She can’t decide.
She wonders at everything, endlessly wondering, never arriving at anything solid.
She seeks stability until it bores her and then she recklessly runs after change.
She mourns her babies and longs to tenderly hold them once again, gazing in their eyes while softly cooing and rocking, easily protecting them from known and imagined evils.
She desperately tries to capture the present, soaking in each physical moment, observing, believing, recording, loving and grieving, until the moments go the inevitable way of all moments before them and slip just out of grasp, carried away, never to return.
She knows that there is no worth in the capturing and yet she continues the pursuit, at times even finding great comfort in the worthlessness of it all.
She has no formal education and is not technically qualified to do any of the things that she loves to do. Sometimes this is a source of insecurity and sometimes it is a source of freedom.
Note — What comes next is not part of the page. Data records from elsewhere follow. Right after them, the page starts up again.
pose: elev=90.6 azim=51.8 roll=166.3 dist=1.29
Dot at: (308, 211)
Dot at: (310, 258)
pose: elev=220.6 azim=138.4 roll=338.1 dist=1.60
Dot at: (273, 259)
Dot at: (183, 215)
Sometimes freedom and insecurity hold hands and jump together.
She is paralyzed by most questions and often hides from others just to avoid answering them; not because she doesn’t like the answers, but because she doesn’t know the answers and probably never will.
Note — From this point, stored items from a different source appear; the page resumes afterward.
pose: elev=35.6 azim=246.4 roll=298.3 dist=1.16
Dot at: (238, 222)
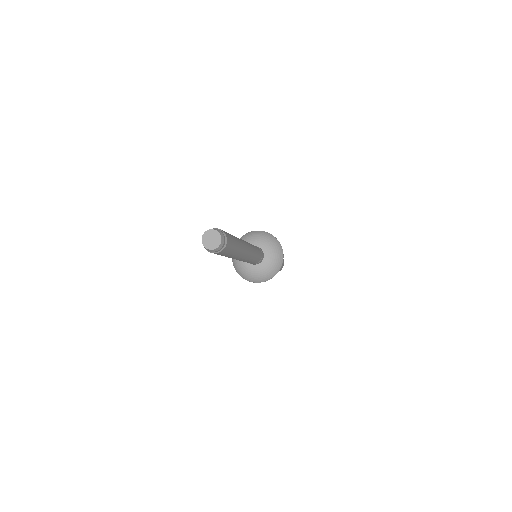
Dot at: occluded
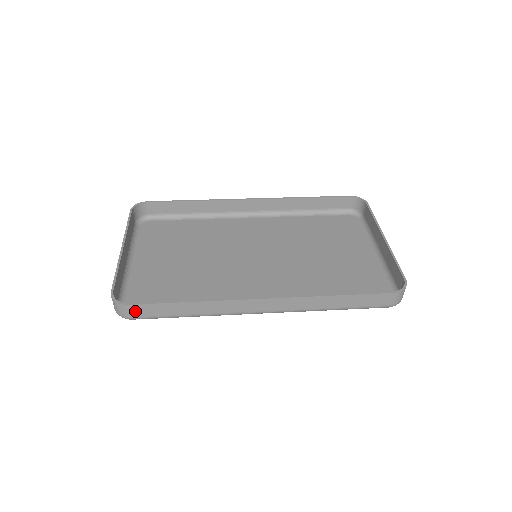
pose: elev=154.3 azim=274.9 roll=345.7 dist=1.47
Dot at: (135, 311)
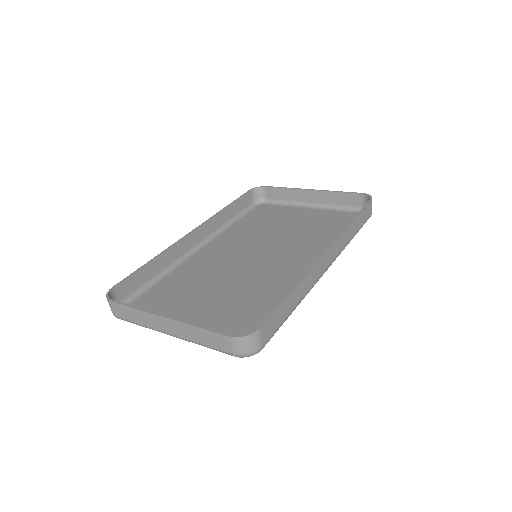
Dot at: (265, 333)
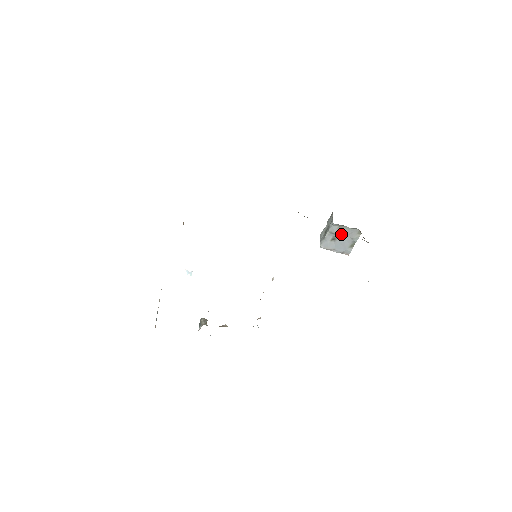
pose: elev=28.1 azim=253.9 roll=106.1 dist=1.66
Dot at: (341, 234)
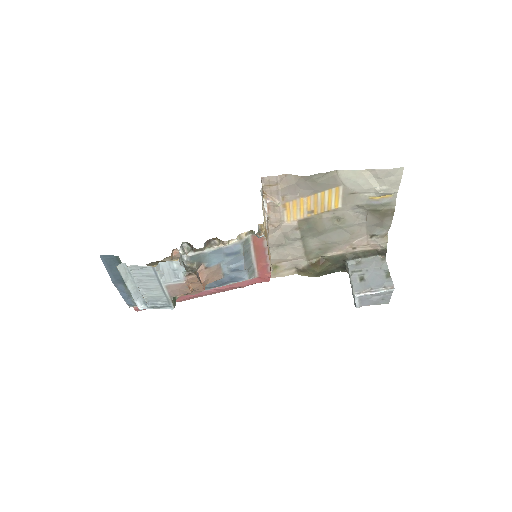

She has goals of sitting on top of hills after climbing them, canoeing on foggy lakes at dawn, leaning into the wind at a 45 degree angle, eating Indian food with a good friend, putting words to her thoughts, never driving on a freeway again, and wearing dresses all summer long.
She is keenly aware of the hope that she has while remaining keenly aware of the hopelessness that threatens to consume her.
She rests her weary soul in the love that will not let her go.
She rode the swings at a parking lot carnival last night. She paid five coupons from the coupon book. She reassured the frightened being next to her – the one that used to be her baby. She kicked her shoes off, threw her arms out, laid her head back and flew through the night sky.
She forgot she was in a parking lot.